:: Passage for review ::
Soviets Anxious as Europe Girds for 1992. GORBACHEV IN BRITAIN. Moscow looks for ways to increase trade with an expanding Europe

MIKHAIL GORBACHEV has come to London with 1992 and economic integration very much on his mind. When the countries of the European Community (EC) create a single market in 1992, Soviet economic and political reform will only be in its early stages, at best. Hopes of a Soviet economic takeoff by the end of the century are being replaced by more modest expectations.

By 1992-93, Soviet specialists say, their economy may be just coming out of a very tough transitional period. Moscow is nonetheless keen to signal its interest in doing business with the rest of Europe.

``We can't offer them much in concrete economic terms,'' said a Soviet official in London. ``But we have to show Western Europe as clearly as possible that we want to be partners.''

In the past, the official said, ``we either missed the boat, or we claimed that any [Western] European initiative was a grim plot against us.''

Now, on the other hand, Soviet reformers constantly stress that their country is emerging from its self-imposed isolation and is keen to become more like its Western neighbors - in economic, political, and social terms.

Mr. Gorbachev's stopover in Ireland on the way to Cuba underlined his desire for close ties with EC leaders. Later this year the Soviet leader is due to travel to Paris and Bonn.

In a message to the Italian Communist Party last month, Gorbachev emphasized that the Soviet idea of a ``common European home'' was dictated by ``the realities of the end of the 20th century.''

The call for a common home appears in fact to have undergone a transformation in recent months. Originally a catch phrase for disarmament proposals, it now seems with the approach of 1992 to be much more an expression of Moscow's keenness to be part of Europe.

In small ways the Soviets are already demonstrating their desire to be more like the West. A second group of Estonian managers is preparing to go to study business administration in Ireland. Similar plans are under discussion with the British.
:::
:: Material supplied ::
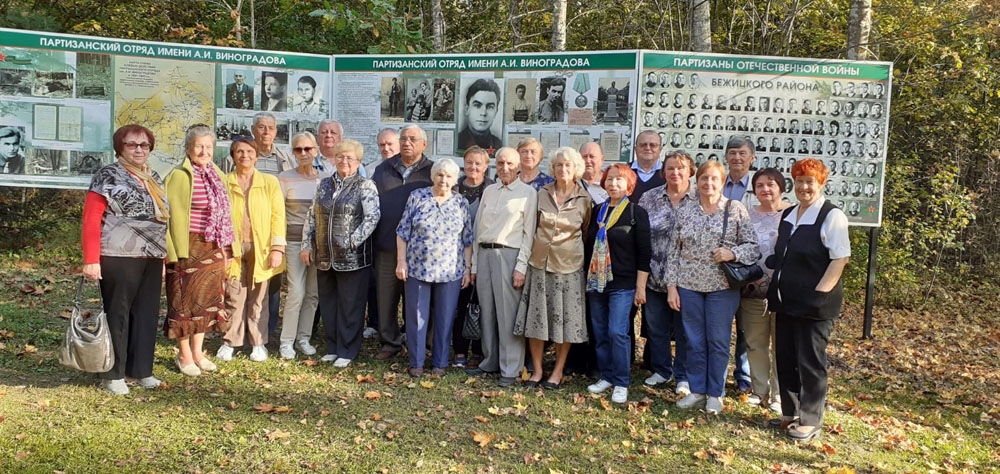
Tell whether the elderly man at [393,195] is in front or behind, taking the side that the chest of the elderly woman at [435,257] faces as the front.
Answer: behind

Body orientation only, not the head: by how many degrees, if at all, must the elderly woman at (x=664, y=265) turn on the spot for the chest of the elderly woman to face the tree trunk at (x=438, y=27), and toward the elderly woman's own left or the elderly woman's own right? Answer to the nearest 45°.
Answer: approximately 135° to the elderly woman's own right

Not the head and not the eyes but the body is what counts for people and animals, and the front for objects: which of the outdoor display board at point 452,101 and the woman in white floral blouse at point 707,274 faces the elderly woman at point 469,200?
the outdoor display board

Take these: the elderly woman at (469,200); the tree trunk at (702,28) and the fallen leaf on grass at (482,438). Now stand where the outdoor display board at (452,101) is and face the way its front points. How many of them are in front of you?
2

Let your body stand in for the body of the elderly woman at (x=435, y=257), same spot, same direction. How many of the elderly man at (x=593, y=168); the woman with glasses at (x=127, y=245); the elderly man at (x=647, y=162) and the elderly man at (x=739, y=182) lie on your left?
3

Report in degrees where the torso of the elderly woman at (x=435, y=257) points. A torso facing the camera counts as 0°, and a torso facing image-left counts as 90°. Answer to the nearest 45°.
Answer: approximately 0°

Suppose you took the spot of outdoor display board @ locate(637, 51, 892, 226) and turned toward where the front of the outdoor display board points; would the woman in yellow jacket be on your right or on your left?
on your right

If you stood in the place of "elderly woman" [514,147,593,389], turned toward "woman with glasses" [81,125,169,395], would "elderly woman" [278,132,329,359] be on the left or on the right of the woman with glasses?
right

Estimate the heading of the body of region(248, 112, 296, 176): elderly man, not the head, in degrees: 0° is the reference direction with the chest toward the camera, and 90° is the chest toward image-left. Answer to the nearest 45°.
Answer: approximately 0°
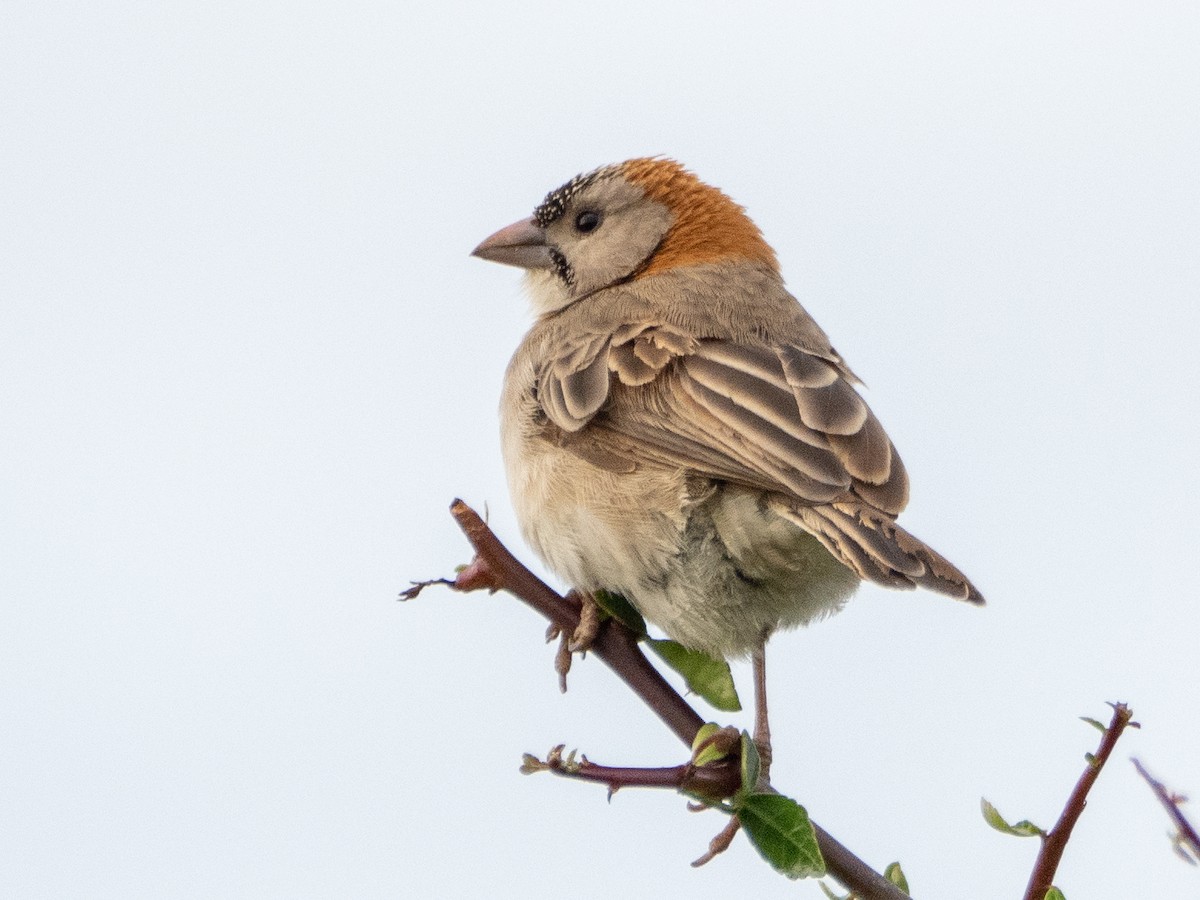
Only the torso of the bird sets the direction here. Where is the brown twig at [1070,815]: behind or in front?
behind

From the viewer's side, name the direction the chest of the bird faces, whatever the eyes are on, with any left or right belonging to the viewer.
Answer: facing away from the viewer and to the left of the viewer
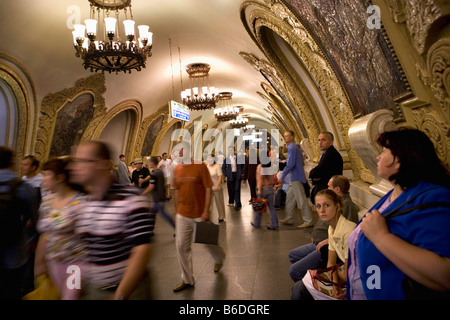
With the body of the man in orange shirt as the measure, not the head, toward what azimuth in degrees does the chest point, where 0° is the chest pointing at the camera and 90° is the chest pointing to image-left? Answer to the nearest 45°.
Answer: approximately 45°

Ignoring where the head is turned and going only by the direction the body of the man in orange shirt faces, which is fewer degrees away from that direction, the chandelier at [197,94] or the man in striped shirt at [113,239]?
the man in striped shirt

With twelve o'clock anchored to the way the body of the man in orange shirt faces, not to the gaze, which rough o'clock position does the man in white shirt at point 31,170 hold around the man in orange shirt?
The man in white shirt is roughly at 2 o'clock from the man in orange shirt.

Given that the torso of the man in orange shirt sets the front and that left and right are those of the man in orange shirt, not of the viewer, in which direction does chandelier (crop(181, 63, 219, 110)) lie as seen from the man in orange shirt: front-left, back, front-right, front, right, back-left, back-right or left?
back-right
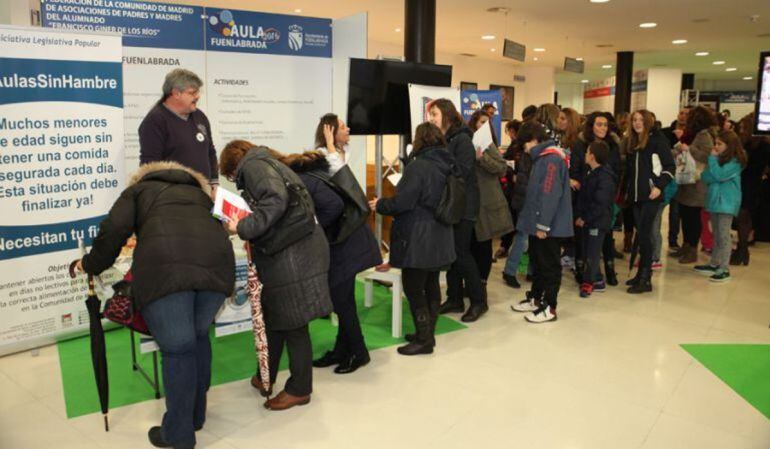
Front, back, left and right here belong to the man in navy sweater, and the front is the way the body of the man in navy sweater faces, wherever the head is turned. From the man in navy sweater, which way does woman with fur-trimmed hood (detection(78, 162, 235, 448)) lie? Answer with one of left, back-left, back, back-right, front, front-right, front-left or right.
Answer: front-right

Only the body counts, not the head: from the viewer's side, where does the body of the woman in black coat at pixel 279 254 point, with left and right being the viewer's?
facing to the left of the viewer

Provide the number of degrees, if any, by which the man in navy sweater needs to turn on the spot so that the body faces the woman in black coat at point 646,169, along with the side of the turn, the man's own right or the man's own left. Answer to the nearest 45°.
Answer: approximately 45° to the man's own left

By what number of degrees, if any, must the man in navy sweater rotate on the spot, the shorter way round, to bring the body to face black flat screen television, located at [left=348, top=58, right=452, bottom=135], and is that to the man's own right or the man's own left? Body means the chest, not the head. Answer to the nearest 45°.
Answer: approximately 90° to the man's own left

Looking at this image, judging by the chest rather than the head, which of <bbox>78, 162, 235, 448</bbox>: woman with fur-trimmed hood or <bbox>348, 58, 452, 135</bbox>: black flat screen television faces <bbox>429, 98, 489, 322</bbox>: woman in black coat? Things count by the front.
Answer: the black flat screen television

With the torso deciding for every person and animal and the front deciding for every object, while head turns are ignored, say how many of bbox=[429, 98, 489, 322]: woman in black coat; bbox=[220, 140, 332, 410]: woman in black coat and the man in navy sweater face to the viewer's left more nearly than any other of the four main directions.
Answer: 2

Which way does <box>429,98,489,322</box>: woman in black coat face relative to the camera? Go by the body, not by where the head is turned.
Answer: to the viewer's left

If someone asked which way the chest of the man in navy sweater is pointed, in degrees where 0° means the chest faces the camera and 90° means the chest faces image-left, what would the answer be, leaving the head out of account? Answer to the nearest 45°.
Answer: approximately 315°

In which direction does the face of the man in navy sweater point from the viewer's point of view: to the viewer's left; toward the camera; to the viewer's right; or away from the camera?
to the viewer's right

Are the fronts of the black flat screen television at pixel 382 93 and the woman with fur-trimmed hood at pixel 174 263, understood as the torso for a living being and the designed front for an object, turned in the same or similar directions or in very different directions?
very different directions

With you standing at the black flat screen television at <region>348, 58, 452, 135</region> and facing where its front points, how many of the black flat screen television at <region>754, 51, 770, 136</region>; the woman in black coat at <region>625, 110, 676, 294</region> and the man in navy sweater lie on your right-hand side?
1
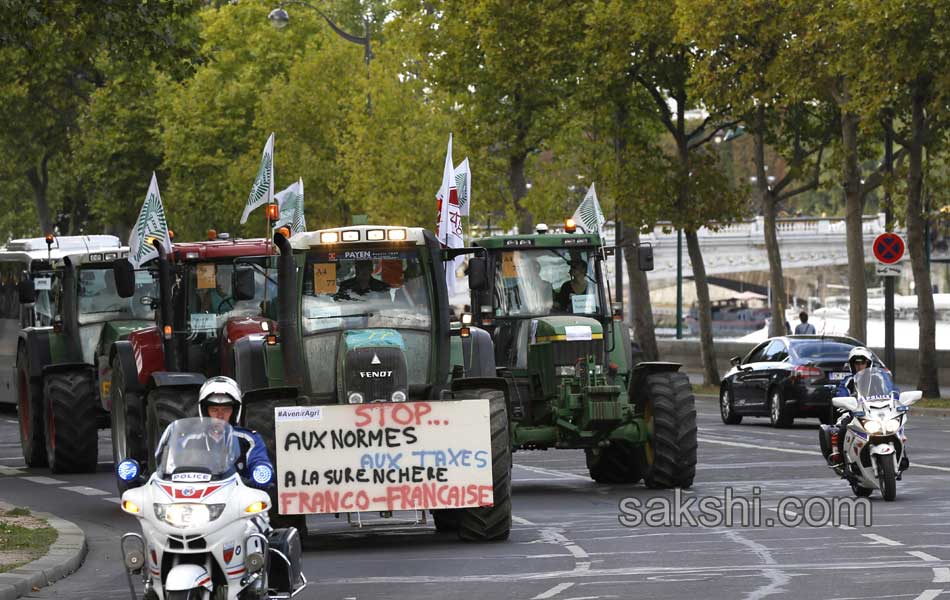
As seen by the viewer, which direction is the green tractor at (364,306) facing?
toward the camera

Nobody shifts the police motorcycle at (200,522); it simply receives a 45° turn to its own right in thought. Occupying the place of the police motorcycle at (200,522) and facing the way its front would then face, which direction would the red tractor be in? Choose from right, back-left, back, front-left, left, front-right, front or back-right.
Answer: back-right

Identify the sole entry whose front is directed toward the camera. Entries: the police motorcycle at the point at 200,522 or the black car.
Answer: the police motorcycle

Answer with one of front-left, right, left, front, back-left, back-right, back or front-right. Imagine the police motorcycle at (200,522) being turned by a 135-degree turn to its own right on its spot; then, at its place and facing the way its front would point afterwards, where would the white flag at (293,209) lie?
:::
» Task item: Extend the article on Soviet concerns ahead of Europe's 1992 single market, beginning after its final sentence.

» Result for this task:
There is also a strong move afoot in the Soviet Union to shift the economy as far as possible to Western-style market principles. There are repeated unofficial reports that a group of Western economists has advised the Soviet government in this direction for the last several months.

Independently of this, a number of Soviet commentators in Moscow, among them the controversial writer Vasily Selyunin, recently announced the creation of the first group of self-styled Soviet market economists. The group's press bulletin is called the Chervonets, after the gold-backed convertible ruble of the 1920s, and is carried in a dissident samizdat paper. But their ideas are far from fringe beliefs.

In a Moscow press conference earlier this week, economist Abel Aganbegyan, spoke of the possibility of creating a two-tier ruble. One tier for external business transactions might be convertible, he told journalists, and would be backed by gold. This, he notes, was just like the chervonets.

The Gorbachev-Thatcher relationship is a particularly clear symbol of the degree to which the Soviet leadership is gradually moving toward the West. Personal chemistry between the two leaders is important, as is Prime Minister Margaret Thatcher's special relationship with Washington.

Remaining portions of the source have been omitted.